*EXERCISE PASSAGE*
________________________

PlayStation VR is getting no small amount of support in the lead-up to the headset’s October launch. Sony confirmed at last night’s press conference that over 50 titles for the device would be available out of the gate, ranging from the strange and unexpectedly wonderful (Statik) to the more expected blockbuster types (Battlefront’s X-Wing mission, which may or may not be standalone).
The range of so-called VR experiences Sony showed during the briefing and their post-presser playable showcase was quite wide. The relative diversity outside of simply just shooting things was refreshing to see, and it bodes well for catching the attention of all kinds of players. But across the spectrum of genres and ideas nearly every title available to test drive – over 20 of various stripes – nearly all were confined to a first-person perspective.
Exhibit A: Resident Evil VII, a direct response to the gaping hole Konami left in the horror space when it cancelled Silent Hills and abruptly wiped the existing PT’s terrifying first-person perspective from PSN last year.
Final Fantasy XV’s VR experience, unfortunately led by Noctis’s most annoying companion, was the same way, using the Behemoth battle from the game’s Episode Duscae demo to demonstrate some dull-looking light gun-style first-person shooting. The aforementioned Battlefront is a first-person X-Wing flight mission. Rocksteady’s Batman spin-off Arkham VR has you controlling the Dark Knight in, you guessed it, first-person.
I get it. First-person is the best way to sell VR as an emphatically immersive experience. Sony has already done a great job of explaining this with in the marketing for PlayStation VR Worlds by showing a headset-wearing player inside of scenarios themselves, flinching when getting screamed at by a London gangster or enduring a shark attack from an underwater cage, both inches from their face.
As the most attention-grabbing way of selling what’s still a relatively unknown concept for many, first-person grabs you and throttles you. Yet it shouldn’t be the sole way that virtual reality should be presented or limited to.

________________________

*ACTIVITY*
Copy the PlayStation VR article from "The range of" through "a first-person perspective.", replacing "refreshing" with "encouraging".

________________________

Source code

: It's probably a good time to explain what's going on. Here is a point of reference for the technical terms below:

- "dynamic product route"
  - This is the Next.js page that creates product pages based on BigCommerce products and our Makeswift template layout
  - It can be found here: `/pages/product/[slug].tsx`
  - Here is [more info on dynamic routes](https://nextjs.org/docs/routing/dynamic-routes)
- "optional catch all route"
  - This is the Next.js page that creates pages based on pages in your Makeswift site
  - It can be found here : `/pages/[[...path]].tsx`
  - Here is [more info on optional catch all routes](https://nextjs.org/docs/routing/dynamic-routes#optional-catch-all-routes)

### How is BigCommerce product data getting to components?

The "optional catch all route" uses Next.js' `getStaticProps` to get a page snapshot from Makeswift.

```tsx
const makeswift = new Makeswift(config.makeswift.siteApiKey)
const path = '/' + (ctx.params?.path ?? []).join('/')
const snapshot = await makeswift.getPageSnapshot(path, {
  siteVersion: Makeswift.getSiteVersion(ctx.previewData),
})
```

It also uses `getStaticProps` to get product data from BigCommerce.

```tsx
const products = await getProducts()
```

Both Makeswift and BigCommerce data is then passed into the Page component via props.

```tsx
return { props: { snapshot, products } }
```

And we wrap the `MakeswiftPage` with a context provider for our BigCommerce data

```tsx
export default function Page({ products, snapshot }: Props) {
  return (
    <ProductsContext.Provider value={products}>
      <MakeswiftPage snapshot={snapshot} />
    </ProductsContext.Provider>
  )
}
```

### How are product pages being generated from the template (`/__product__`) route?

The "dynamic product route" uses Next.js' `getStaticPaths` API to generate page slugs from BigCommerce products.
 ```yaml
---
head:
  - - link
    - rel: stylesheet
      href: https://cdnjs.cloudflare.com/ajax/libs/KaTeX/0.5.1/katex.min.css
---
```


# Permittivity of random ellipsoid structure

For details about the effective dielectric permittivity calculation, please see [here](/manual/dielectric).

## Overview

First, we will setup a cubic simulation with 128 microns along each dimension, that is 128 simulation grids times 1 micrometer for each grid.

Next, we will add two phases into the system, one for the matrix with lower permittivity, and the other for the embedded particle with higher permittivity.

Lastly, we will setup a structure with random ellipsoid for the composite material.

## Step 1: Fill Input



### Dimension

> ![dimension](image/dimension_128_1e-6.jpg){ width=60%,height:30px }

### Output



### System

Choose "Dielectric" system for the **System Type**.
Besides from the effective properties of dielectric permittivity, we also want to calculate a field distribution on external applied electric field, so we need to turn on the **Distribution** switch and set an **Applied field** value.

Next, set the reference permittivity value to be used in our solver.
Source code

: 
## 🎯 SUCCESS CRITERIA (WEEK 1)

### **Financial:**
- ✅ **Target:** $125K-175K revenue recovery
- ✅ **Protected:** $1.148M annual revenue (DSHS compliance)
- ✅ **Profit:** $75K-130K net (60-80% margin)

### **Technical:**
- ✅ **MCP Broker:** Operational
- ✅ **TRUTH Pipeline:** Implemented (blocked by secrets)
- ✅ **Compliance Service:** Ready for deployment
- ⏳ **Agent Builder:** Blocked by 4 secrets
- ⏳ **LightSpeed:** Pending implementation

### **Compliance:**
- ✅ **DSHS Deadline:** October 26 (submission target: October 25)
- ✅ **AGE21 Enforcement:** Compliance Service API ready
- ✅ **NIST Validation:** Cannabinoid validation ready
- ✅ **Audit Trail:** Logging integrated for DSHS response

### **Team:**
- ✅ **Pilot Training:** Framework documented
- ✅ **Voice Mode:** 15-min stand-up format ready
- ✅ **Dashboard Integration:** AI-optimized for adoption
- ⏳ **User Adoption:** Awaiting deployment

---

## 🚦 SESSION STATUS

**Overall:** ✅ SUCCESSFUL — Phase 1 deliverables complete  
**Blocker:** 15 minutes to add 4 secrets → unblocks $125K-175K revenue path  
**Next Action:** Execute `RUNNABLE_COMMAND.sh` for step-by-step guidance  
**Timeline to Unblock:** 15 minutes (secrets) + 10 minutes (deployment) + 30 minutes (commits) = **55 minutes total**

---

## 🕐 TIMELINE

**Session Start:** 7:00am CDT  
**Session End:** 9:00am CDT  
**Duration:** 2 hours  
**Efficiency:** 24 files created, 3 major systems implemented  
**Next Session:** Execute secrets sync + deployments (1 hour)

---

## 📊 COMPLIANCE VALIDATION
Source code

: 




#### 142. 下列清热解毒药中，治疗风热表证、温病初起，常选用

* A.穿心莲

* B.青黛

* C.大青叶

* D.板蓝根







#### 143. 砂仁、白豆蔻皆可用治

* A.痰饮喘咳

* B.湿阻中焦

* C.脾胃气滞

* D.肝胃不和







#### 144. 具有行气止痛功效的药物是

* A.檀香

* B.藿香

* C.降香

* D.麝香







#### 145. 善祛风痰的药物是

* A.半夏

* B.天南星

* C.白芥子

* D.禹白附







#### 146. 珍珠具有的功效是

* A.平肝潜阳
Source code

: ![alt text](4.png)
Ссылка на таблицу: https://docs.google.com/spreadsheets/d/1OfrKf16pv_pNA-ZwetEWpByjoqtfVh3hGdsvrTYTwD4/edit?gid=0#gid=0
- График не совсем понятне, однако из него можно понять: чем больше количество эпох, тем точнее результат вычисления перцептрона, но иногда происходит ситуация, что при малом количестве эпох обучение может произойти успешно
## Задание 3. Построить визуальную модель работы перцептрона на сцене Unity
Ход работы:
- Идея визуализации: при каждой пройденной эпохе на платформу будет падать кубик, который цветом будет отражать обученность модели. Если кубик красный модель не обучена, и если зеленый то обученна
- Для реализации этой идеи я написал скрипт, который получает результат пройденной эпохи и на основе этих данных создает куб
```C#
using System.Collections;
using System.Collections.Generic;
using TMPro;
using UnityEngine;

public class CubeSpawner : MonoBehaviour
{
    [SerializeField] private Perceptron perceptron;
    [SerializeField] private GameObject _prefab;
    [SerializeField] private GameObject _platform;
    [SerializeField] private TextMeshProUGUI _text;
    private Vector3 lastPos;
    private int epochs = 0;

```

________________________

*WRITTEN SOLUTION*
The range of so-called VR experiences Sony showed during the briefing and their post-presser playable showcase was quite wide. The relative diversity outside of simply just shooting things was encouraging to see, and it bodes well for catching the attention of all kinds of players. But across the spectrum of genres and ideas nearly every title available to test drive – over 20 of various stripes – nearly all were confined to a first-person perspective.